• _INPUT_

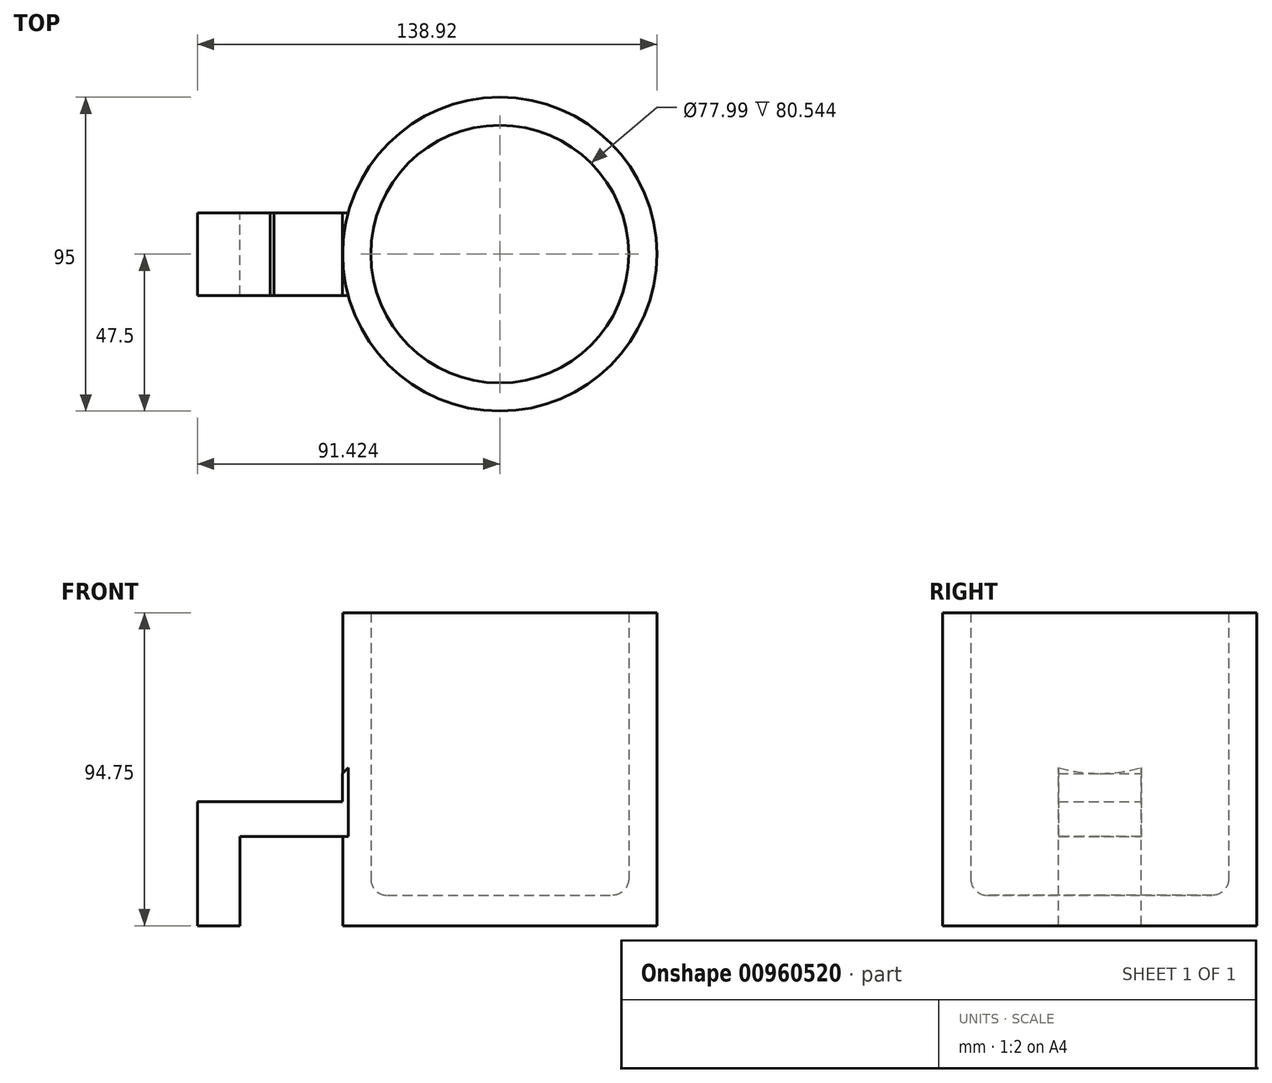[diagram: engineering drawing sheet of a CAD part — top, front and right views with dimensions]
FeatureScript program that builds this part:
annotation { "Feature Type Name" : "Feature", "Feature Type Description" : "" }
export const myFeature = defineFeature(function(context is Context, id is Id, definition is map)
    precondition{}
    {
        {
            var Q0;
            Q0=qCreatedBy(makeId("Front.planeOp"),FACE);
            var sketch = newSketch(context, id + "F0", { "sketchPlane" : qUnion([Q0])});
            skLineSegment(sketch, "E0", {"start": v(-25.43, -60.7) * mm, "end": v(-25.43, -33.7) * mm});
            skLineSegment(sketch, "E1", {"start": v(-25.43, -33.7) * mm, "end": v(14.07, -33.7) * mm});
            skLineSegment(sketch, "E2", {"start": v(5.57, -33.7) * mm, "end": v(5.57, -60.7) * mm});
            skLineSegment(sketch, "E3", {"start": v(5.57, -60.7) * mm, "end": v(100.57, -60.7) * mm});
            skLineSegment(sketch, "E4", {"start": v(100.57, -60.7) * mm, "end": v(100.57, 34.05) * mm});
            skLineSegment(sketch, "E5", {"start": v(-25.43, -60.7) * mm, "end": v(-38.35, -60.7) * mm});
            skLineSegment(sketch, "E6", {"start": v(-38.35, -60.7) * mm, "end": v(-38.35, -23.2) * mm});
            skLineSegment(sketch, "E7", {"start": v(-38.35, -23.2) * mm, "end": v(5.57, -23.2) * mm});
            skLineSegment(sketch, "E8", {"start": v(14.07, -23.18) * mm, "end": v(14.07, -46.5) * mm});
            skLineSegment(sketch, "E9", {"start": v(19.07, -51.5) * mm, "end": v(87.07, -51.5) * mm});
            skLineSegment(sketch, "E10", {"start": v(92.07, -46.5) * mm, "end": v(92.07, 34.05) * mm});
            skLineSegment(sketch, "E11", {"start": v(92.07, 34.05) * mm, "end": v(100.57, 34.05) * mm});
            skPoint(sketch, "E12", {"position": v(53.07, -51.5) * mm});
            skLineSegment(sketch, "E13", {"start": v(14.07, -33.7) * mm, "end": v(14.07, 28.5) * mm});
            skLineSegment(sketch, "E14", {"start": v(53.07, -60.7) * mm, "end": v(53.07, 29.62) * mm});
            skPoint(sketch, "E15.visualSharp", {"position": v(92.07, -51.5) * mm});
            skArc(sketch, "E15.filletArc", {"start": v(87.07, -51.5) * mm, "mid": v(90.6, -50.03) * mm, "end": v(92.07, -46.5) * mm});
            skPoint(sketch, "E16.visualSharp", {"position": v(14.07, -51.5) * mm});
            skArc(sketch, "E16.filletArc", {"start": v(14.07, -46.5) * mm, "mid": v(15.54, -50.03) * mm, "end": v(19.07, -51.5) * mm});
            skLineSegment(sketch, "E17", {"start": v(5.57, -23.2) * mm, "end": v(5.57, 28.5) * mm});
            skLineSegment(sketch, "E18", {"start": v(5.57, 28.5) * mm, "end": v(14.07, 28.5) * mm});
            skArc(sketch, "E19", {"start": v(-16.4, -23.2) * mm, "mid": v(2.88, -16.9) * mm, "end": v(14.07, 0) * mm});
            skLineSegment(sketch, "E20", {"start": v(5.57, -23.2) * mm, "end": v(14.07, -23.18) * mm});
            skSolve(sketch);
        }
        {
            var Q0;
            {var subQ6=sQuery(id+"F0.wireOp",EDGE,"E4");Q0=makeQuery(id+"F0.imprint","IMPRINT",FACE,{"disambiguationData":[TD([[makeQuery(id+"F0.imprint","IMPRINT",EDGE,{"derivedFrom":subQ6}),1.0]])]});}
            var Q1;
            Q1=sQuery(id+"F0.wireOp",EDGE,"E14");
            revolve(context, id + "F1", {"surfaceOperationType" : NewSurfaceOperationType.NEW, "entities" : qUnion([Q0]), "axis" : qUnion([Q1]), "revolveType" : RevolveType.FULL});
        }
        {
            var Q0;
            {var subQ5=sQuery(id+"F0.wireOp",EDGE,"E0");Q0=makeQuery(id+"F0.imprint","IMPRINT",FACE,{"disambiguationData":[TD([[makeQuery(id+"F0.imprint","IMPRINT",EDGE,{"derivedFrom":subQ5}),1.0]])]});}
            var Q1;
            {var subQ0=sQuery(id+"F0.wireOp",EDGE,"E19");var subQ1=sQuery(id+"F0.wireOp",EDGE,"E7");var subQ2=makeQuery(id+"F0.imprint","INTERSECT",VERTEX,{"disambiguationData":[OD(0.0)],"derivedFrom":[subQ1,subQ0]});Q1=makeQuery(id+"F0.imprint","IMPRINT",FACE,{"disambiguationData":[TD([[makeQuery(id+"F0.imprint","IMPRINT",EDGE,{"disambiguationData":[TD([[subQ2,-1.0]])],"derivedFrom":subQ0}),-1.0]])]});}
            var Q2;
            {var subQ3=sQuery(id+"F0.wireOp",EDGE,"E20");Q2=makeQuery(id+"F0.imprint","IMPRINT",FACE,{"disambiguationData":[TD([[makeQuery(id+"F0.imprint","IMPRINT",EDGE,{"derivedFrom":subQ3}),1.0]])]});}
            extrude(context, id + "F2", {"entities" : qUnion([Q0, Q1, Q2]), "operationType" : NewBodyOperationType.ADD, "endBound" : BoundingType.SYMMETRIC, "depth" : 25 * mm, "offsetDistance" : 25 * mm});
        }
    });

• _EXERCISE AIM_
Switch "FACE" to "EDGE" in the listing, starting with its first line and going on through the line with "v(90.6, -50.03) *", and change nothing else. Return only those lines, leaving the pictures out.

• _OUTPUT FOR THIS TASK_
[diagram: engineering drawing sheet of a CAD part — top, front and right views with dimensions]
FeatureScript program that builds this part:
annotation { "Feature Type Name" : "Feature", "Feature Type Description" : "" }
export const myFeature = defineFeature(function(context is Context, id is Id, definition is map)
    precondition{}
    {
        {
            var Q0;
            Q0=qCreatedBy(makeId("Front.planeOp"),EDGE);
            var sketch = newSketch(context, id + "F0", { "sketchPlane" : qUnion([Q0])});
            skLineSegment(sketch, "E0", {"start": v(-25.43, -60.7) * mm, "end": v(-25.43, -33.7) * mm});
            skLineSegment(sketch, "E1", {"start": v(-25.43, -33.7) * mm, "end": v(14.07, -33.7) * mm});
            skLineSegment(sketch, "E2", {"start": v(5.57, -33.7) * mm, "end": v(5.57, -60.7) * mm});
            skLineSegment(sketch, "E3", {"start": v(5.57, -60.7) * mm, "end": v(100.57, -60.7) * mm});
            skLineSegment(sketch, "E4", {"start": v(100.57, -60.7) * mm, "end": v(100.57, 34.05) * mm});
            skLineSegment(sketch, "E5", {"start": v(-25.43, -60.7) * mm, "end": v(-38.35, -60.7) * mm});
            skLineSegment(sketch, "E6", {"start": v(-38.35, -60.7) * mm, "end": v(-38.35, -23.2) * mm});
            skLineSegment(sketch, "E7", {"start": v(-38.35, -23.2) * mm, "end": v(5.57, -23.2) * mm});
            skLineSegment(sketch, "E8", {"start": v(14.07, -23.18) * mm, "end": v(14.07, -46.5) * mm});
            skLineSegment(sketch, "E9", {"start": v(19.07, -51.5) * mm, "end": v(87.07, -51.5) * mm});
            skLineSegment(sketch, "E10", {"start": v(92.07, -46.5) * mm, "end": v(92.07, 34.05) * mm});
            skLineSegment(sketch, "E11", {"start": v(92.07, 34.05) * mm, "end": v(100.57, 34.05) * mm});
            skPoint(sketch, "E12", {"position": v(53.07, -51.5) * mm});
            skLineSegment(sketch, "E13", {"start": v(14.07, -33.7) * mm, "end": v(14.07, 28.5) * mm});
            skLineSegment(sketch, "E14", {"start": v(53.07, -60.7) * mm, "end": v(53.07, 29.62) * mm});
            skPoint(sketch, "E15.visualSharp", {"position": v(92.07, -51.5) * mm});
            skArc(sketch, "E15.filletArc", {"start": v(87.07, -51.5) * mm, "mid": v(90.6, -50.03) * mm, "end": v(92.07, -46.5) * mm});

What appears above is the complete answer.